Submitting a commercial invoice with false or incomplete information is a violation of 19 USC 1592. This is the primary penalty statute for customs violations in the United States. It applies regardless of whether the government lost any revenue.
Under 19 USC 1592, penalties are assessed at three levels of culpability:
Negligence (failure to exercise reasonable care): maximum penalty is 2 times the unpaid duties, or if no duty loss, 20% of the dutiable value.
Gross negligence (actual knowledge or wanton disregard): maximum penalty is 4 times the unpaid duties, or if no duty loss, 40% of the dutiable value.
Fraud (voluntary and intentional): maximum penalty is the full domestic value of the merchandise.
CBP can audit past entries going back 5 years. If they find consistent errors across multiple shipments, the penalties compound. According to a customs law analysis by Nakachi Eckhardt & Jacobson, the government can recover duties and fees accrued over the full 5-year period, plus civil penalties calculated as a multiple of lost revenue.
There is one important exception. Under 19 USC 1592(a)(2), clerical errors or mistakes of fact are not violations unless they are part of a pattern of negligent conduct. A single typo will not trigger a penalty. But repeated errors on the same field across multiple entries can establish a pattern.
If you discover an error after filing, a prior disclosure under 19 USC 1592(c)(4) can significantly reduce penalties. When an importer voluntarily discloses a violation before CBP starts a formal investigation, the merchandise cannot be seized, and the penalty is capped at the amount of unpaid duties.
Do some products require extra invoice information?
Yes. Beyond the 11 standard fields, 19 CFR 141.89 lists additional invoice requirements for specific product categories. If your goods fall into one of these categories, the invoice must include extra details for CBP to classify and appraise the merchandise correctly.
Examples include:
Aluminum and aluminum alloys — percentage by weight of each metallic element
Textiles and apparel — fiber content, construction method, and whether the fabric is coated or laminated
Footwear — material composition of the upper and sole, and the percentage of exterior covered by each material
Paper products — weight in grams per square meter, thickness in micrometers, and sheet dimensions
These requirements exist because tariff classification for these products depends on technical specifications that a generic product description cannot capture. A commercial invoice that says "aluminum parts" is not enough. CBP needs the alloy composition to assign the correct HTS code and duty rate.
How do you make your commercial invoice CBP-compliant?
Before shipping to the United States, run through this checklist. Every item maps directly to a legal requirement under 19 CFR 141.86.
U.S. port of entry is stated
Buyer and seller names, addresses, and sale date are listed
Each item has a detailed description with grade, quality, and shipping marks
Quantities are stated in specific weights and measures
Unit price is listed per item in the currency of the transaction
Currency type is specified
All charges are itemized: freight, insurance, commission, packing
Any export rebates or drawbacks are listed separately
Country of origin is stated (where manufactured, not where shipped from)

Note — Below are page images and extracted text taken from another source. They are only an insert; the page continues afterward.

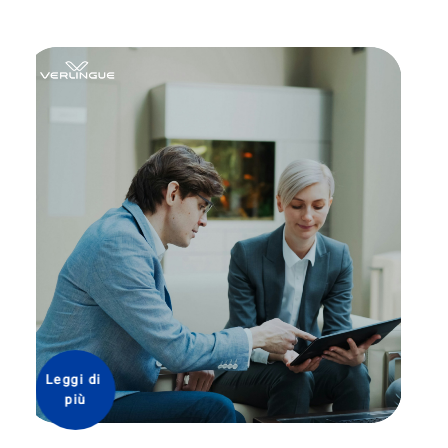
Leggi di 
più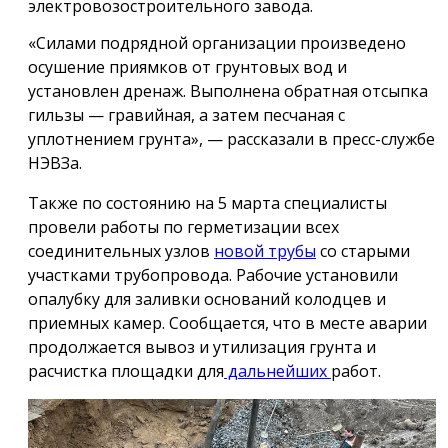
электровозостроительного завода.
«Силами подрядной организации произведено
осушение приямков от грунтовых вод и
установлен дренаж. Выполнена обратная отсыпка
гильзы — гравийная, а затем песчаная с
уплотнением грунта», — рассказали в пресс-службе
НЭВЗа.
Также по состоянию на 5 марта специалисты
провели работы по герметизации всех
соединительных узлов
новой трубы
со старыми
участками трубопровода. Рабочие установили
опалубку для заливки оснований колодцев и
приемных камер. Сообщается, что в месте аварии
продолжается вывоз и утилизация грунта и
расчистка площадки для
дальнейших
работ.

Assists are declared: molds, tools, dies, engineering work provided by the buyer
A responsible employee of the exporter is named on the invoice
The invoice is in English or has an English translation attached
If your product falls under 19 CFR 141.89 (textiles, aluminum, footwear, paper, or other listed categories), add the required technical specifications.

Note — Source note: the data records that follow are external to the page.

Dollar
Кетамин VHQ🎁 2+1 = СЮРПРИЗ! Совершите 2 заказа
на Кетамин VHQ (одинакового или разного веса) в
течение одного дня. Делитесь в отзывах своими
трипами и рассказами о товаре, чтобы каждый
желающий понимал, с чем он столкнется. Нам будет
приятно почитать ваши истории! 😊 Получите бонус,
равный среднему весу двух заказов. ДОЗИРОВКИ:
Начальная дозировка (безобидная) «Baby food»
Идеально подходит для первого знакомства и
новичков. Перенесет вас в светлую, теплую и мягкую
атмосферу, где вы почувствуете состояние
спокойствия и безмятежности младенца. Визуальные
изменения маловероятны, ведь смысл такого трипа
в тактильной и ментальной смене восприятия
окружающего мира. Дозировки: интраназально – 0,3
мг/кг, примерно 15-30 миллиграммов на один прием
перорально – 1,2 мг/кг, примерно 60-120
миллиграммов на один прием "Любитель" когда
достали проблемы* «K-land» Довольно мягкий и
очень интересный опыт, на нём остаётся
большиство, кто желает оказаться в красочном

If the buyer has provided any tooling, molds, or design files, ask them for the value. Declare it on the invoice or on an attached statement. This single step prevents the most common valuation dispute with CBP.
The commercial invoice is not just a sales document. For U.S. customs, it is the primary record used to assess duties, verify classification, and determine admissibility. Getting the 11 fields right is not optional. It is the law.